I wondered how Matt had handled his older brother’s death. Had he stood tall and quiet and dignified or had he railed and ranted against the injustice of a young life cut short? Or had he buried his grief so deeply it rarely got an airing?
He was a complex man, caring and considerate, strong and capable and disciplined, but with a sense of humour that countered his rather formal, take-no-prisoners demeanour. I wondered if he would have turned out a different, more open and friendly person if his brother hadn’t died. His real self was locked away behind layers of grief, only getting an airing when he felt safe enough to let his guard down.
I suddenly wished I were that person. The person he would open up to in a way he had never done with anyone else. Hadn’t he already let me in a tiny bit? He had mentioned all had not been well with his childhood. He had mentioned his father and mother’s relationship. Would he eventually tell me more, reveal more of the man he truly was? I hoped so. I had a sense we could be allies. Our childhoods couldn’t have been more different but there was an air of loneliness … of otherness about him I could definitely relate to.
I found Matt’s doctor’s bag in the study downstairs. It was a beautiful room kitted up like an English country estate library. There were wall-to-ceiling bookshelves and there was even one of those extendable ladder-like steps to reach the top shelves. There was an antique desk with a Louis IV chair and an old world globe. The only modern thing in the room, apart from the electricity and Matt’s doctor’s bag, was a laptop on the desk. I admit I like a little snoop from time to time but I draw the line at reading other people’s emails. Matt’s computer was in sleep mode in any case, but there was a part of me that dearly would have liked to know if he’d mentioned me to any of his friends.

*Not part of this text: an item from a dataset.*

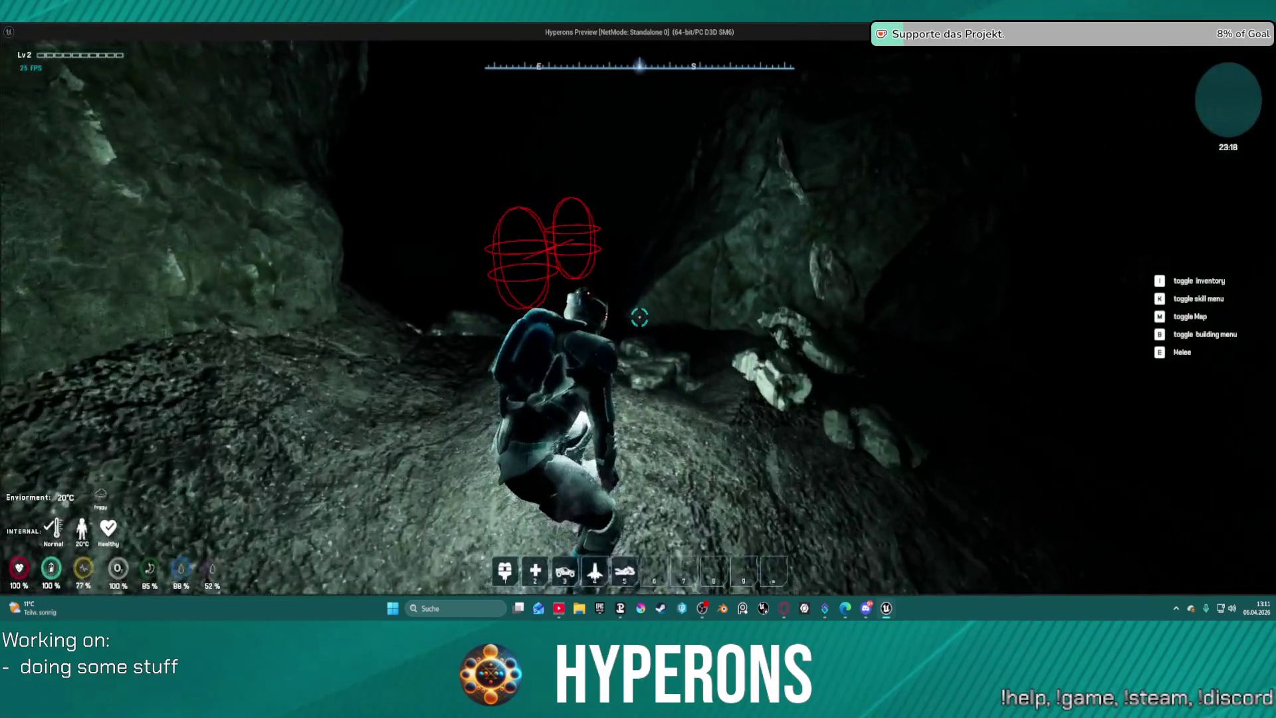
pyautogui.press('w')
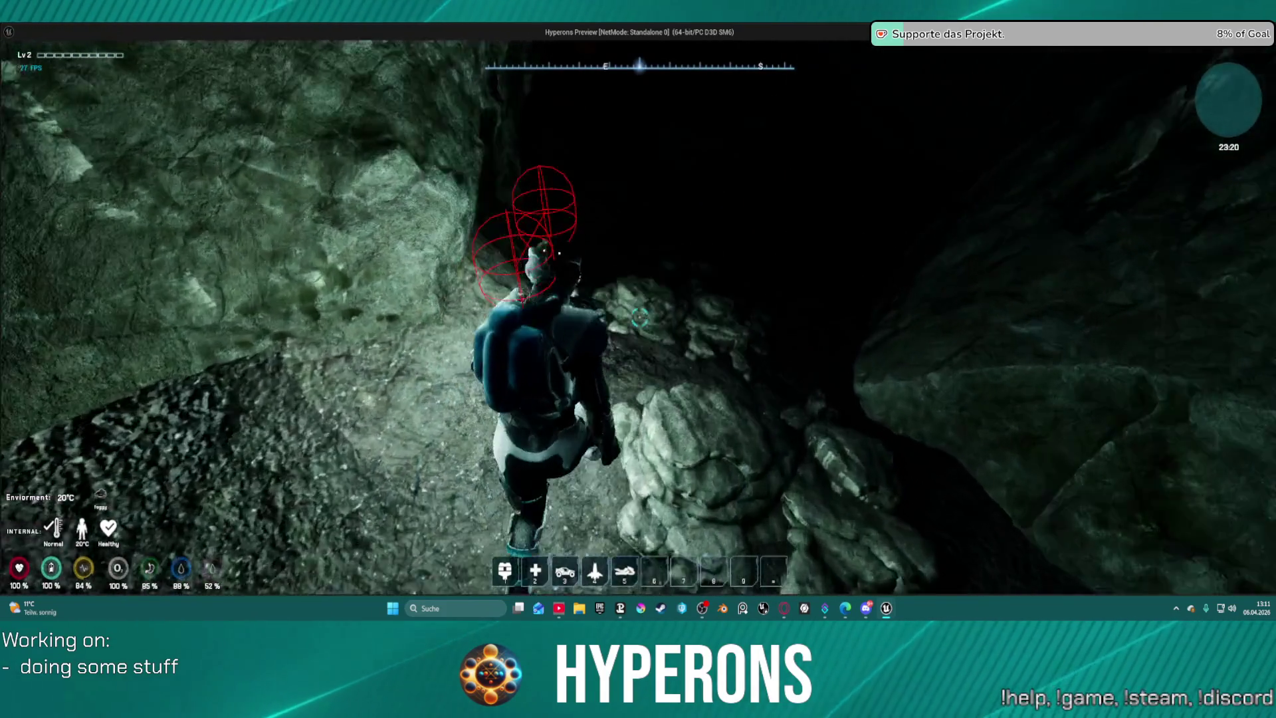
pyautogui.press('w')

But then I saw a handwritten note lying on the desk next to an old inkwell and quill. My reading speed was faster than my moral rectitude. I was halfway down the page before I realised I was reading something that was meant to be private, but by then it was too late.
Matthew,
It’s your father’s birthday next month. I know you’re not speaking to him after the last time you visited but he didn’t mean it. He’d had too much red wine. You know he can never remember what he’s said the next morning.
Anyway, I know you’re busy but it would be lovely if you’d pop in. You don’t have to stay long. I’m not doing anything too big. Just having a few friends around for cocktails. I wouldn’t want Eleanor Grantonberry next door to think I couldn’t put on a proper do for my husband.
Feel free to bring a date. Are you seeing anyone? You never tell me anything! Isn’t it time you got over Helena? She wasn’t right for you. You’re too much of a workaholic. She and Simon are very happy. Did you know she’s pregnant? The baby’s due in June. I wish you could find a nice girl to settle down and have babies with.
Love Mum x
I sat on the chair and looked at that piece of paper for a long time. I wished my mum were there to do a handwriting analysis. But I could pick up enough between the lines to realise Matt had a complicated background.